Sonuç: Literatür eşliğinde hazırladığımız anket soruları ile üreme çağındaki kadın ve kadın sağlık çalışanlarının folik asit bilgi düzeyi ve sosyodemografik özellikler arasındaki ilişki incelenmiştir. Folik asit bilgi düzeyi ve farkındalığın yeterli düzeyde olmadığı ve üreme çağındaki kadınların folik asit farkındalığının arttırılması gerektiği sonucuna varılmıştır. Toplumsal düzeyde bu farkındalığı arttırmak için, halkın ilk etapta ulaşacağı sağlık personelleri olan aile hekimleri, ebe veya hemşirelerin hastaları bilgilendirmeleri gerekir.
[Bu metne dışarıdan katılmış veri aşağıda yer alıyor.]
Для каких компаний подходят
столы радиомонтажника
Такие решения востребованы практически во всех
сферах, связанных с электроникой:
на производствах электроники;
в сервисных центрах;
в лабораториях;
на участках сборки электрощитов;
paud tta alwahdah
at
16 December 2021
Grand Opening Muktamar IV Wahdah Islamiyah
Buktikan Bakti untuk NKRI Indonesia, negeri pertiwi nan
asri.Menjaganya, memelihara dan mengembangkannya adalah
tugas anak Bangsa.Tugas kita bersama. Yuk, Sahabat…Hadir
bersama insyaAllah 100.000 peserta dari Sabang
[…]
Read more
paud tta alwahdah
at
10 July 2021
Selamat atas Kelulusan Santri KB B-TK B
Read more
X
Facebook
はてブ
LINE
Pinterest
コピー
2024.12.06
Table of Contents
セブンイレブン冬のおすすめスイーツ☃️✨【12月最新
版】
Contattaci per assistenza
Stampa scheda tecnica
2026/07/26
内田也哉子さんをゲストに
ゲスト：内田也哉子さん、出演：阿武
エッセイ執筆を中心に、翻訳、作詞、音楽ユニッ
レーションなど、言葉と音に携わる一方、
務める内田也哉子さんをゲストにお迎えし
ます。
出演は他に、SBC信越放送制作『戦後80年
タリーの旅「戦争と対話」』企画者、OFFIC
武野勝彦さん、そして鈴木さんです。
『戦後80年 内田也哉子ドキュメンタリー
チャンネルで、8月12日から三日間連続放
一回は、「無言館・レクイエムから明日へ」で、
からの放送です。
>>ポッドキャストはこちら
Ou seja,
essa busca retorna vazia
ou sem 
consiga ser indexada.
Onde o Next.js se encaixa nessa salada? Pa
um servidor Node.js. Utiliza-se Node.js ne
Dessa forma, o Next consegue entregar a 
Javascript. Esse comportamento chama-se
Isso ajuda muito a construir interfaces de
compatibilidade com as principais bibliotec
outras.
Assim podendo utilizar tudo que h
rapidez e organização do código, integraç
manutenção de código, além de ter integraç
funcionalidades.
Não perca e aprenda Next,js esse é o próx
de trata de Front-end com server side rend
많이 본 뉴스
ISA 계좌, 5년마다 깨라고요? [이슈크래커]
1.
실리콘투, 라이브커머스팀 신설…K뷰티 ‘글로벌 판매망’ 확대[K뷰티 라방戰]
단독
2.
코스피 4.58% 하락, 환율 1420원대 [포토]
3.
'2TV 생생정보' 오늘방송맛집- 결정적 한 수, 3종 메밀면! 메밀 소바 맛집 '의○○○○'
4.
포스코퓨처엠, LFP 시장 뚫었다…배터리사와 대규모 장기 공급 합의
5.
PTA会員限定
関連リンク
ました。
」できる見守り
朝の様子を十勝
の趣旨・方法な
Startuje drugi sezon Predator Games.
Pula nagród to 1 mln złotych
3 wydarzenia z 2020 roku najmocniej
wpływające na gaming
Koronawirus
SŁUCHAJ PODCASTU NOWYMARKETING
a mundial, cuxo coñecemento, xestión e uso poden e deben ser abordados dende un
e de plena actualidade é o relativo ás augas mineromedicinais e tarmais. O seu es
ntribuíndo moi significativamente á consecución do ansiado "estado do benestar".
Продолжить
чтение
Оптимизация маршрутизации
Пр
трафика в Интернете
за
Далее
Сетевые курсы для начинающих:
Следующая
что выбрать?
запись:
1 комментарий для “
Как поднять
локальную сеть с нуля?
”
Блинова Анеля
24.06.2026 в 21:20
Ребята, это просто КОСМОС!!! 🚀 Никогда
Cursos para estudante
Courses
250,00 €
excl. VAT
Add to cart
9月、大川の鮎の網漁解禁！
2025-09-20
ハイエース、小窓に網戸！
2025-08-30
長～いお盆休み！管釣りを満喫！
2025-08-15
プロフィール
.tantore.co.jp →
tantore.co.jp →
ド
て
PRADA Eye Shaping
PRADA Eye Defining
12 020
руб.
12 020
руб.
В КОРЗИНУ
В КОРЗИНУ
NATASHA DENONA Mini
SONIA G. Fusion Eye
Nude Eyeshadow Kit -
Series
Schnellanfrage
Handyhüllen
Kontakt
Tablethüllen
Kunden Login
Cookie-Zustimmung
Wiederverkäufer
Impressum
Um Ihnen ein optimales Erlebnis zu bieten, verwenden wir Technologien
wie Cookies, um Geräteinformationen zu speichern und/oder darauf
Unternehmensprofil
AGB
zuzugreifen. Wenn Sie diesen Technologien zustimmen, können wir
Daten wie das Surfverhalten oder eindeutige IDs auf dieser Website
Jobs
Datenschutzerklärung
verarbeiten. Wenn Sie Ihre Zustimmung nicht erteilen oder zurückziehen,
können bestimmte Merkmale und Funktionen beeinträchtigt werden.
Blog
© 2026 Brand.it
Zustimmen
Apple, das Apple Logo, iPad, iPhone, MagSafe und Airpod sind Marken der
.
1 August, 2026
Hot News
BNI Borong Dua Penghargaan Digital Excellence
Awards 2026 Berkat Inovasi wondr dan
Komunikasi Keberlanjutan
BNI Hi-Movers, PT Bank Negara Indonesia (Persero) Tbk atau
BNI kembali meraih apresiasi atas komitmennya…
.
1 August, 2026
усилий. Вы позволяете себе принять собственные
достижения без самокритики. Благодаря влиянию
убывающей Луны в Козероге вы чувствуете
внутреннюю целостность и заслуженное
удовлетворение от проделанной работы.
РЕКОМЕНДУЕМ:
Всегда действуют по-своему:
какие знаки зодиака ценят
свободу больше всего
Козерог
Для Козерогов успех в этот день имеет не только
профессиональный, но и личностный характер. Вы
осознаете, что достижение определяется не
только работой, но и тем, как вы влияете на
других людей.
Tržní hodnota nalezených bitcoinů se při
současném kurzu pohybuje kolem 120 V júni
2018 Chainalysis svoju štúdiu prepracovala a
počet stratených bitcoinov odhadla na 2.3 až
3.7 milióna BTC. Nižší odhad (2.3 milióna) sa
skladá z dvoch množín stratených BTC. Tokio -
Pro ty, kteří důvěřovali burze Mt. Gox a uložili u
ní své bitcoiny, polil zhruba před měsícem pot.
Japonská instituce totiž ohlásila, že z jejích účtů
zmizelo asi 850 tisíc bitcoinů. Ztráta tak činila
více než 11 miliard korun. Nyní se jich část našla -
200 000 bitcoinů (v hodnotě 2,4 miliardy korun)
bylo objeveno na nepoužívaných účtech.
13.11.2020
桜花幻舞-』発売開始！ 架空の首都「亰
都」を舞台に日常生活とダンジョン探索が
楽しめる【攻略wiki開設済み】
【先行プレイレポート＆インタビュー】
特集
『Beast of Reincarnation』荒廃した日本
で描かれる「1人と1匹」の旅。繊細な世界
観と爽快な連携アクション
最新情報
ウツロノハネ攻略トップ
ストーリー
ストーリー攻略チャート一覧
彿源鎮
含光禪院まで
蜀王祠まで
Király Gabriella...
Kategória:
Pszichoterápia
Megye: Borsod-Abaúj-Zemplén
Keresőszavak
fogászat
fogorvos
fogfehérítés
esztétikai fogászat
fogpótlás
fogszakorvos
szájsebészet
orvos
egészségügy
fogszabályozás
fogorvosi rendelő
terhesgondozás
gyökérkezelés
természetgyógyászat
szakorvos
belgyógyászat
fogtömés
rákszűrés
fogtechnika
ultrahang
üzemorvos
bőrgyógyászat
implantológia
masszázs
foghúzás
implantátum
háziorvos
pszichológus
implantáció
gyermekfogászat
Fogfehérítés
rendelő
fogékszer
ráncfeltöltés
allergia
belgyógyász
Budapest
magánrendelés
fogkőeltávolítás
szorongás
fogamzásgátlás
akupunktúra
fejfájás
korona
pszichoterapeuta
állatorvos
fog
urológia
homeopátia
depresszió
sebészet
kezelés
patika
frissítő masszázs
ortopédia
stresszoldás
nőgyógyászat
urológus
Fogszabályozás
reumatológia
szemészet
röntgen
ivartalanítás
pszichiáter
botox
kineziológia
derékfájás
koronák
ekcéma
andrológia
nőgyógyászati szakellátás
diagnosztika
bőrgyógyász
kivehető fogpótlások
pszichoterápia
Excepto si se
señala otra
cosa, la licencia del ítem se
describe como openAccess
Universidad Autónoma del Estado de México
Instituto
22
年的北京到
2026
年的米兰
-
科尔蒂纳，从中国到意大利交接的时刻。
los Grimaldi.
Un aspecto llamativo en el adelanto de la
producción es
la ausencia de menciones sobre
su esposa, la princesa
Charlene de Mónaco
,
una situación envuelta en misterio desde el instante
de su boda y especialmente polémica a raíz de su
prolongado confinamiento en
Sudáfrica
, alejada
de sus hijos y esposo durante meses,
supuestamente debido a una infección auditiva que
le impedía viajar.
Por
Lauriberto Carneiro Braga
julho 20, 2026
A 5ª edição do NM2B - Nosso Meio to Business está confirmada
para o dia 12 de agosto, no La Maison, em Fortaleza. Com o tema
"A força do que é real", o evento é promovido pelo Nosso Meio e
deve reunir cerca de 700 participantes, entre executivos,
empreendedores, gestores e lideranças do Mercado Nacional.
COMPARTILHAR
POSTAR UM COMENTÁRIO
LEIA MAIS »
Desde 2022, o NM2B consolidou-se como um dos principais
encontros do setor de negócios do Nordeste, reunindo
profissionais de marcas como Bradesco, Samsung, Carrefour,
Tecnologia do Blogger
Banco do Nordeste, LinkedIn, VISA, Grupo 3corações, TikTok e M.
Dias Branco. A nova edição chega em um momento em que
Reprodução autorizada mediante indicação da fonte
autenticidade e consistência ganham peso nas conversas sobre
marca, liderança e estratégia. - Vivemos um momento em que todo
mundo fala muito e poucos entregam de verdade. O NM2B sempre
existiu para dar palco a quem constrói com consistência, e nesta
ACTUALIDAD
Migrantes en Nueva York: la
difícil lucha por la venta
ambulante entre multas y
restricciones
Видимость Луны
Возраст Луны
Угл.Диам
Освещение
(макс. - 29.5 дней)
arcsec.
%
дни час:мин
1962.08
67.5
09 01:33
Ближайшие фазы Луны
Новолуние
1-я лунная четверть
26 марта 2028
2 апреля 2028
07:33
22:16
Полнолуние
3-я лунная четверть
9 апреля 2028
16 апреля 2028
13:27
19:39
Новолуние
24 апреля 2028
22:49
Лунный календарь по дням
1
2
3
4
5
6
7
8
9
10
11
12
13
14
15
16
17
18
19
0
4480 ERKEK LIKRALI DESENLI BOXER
Basın yayın kuruluşları ve sosyal medya üzerinden   kampanya ve tanıtımlar düzenlenerek prekonsepsiyonel dönemde uygun periyotlarda ve   yeterli dozda folik asit kullanımının nöral tüp defekti, spina bifida gibi doğumsal anomalileri önleyebileceği anlatılmalıdır. Böylece toplumun bilinçlendirilmesi ile daha sağlıklı nesillerin oluşumuna katkı sağlanmalıdır.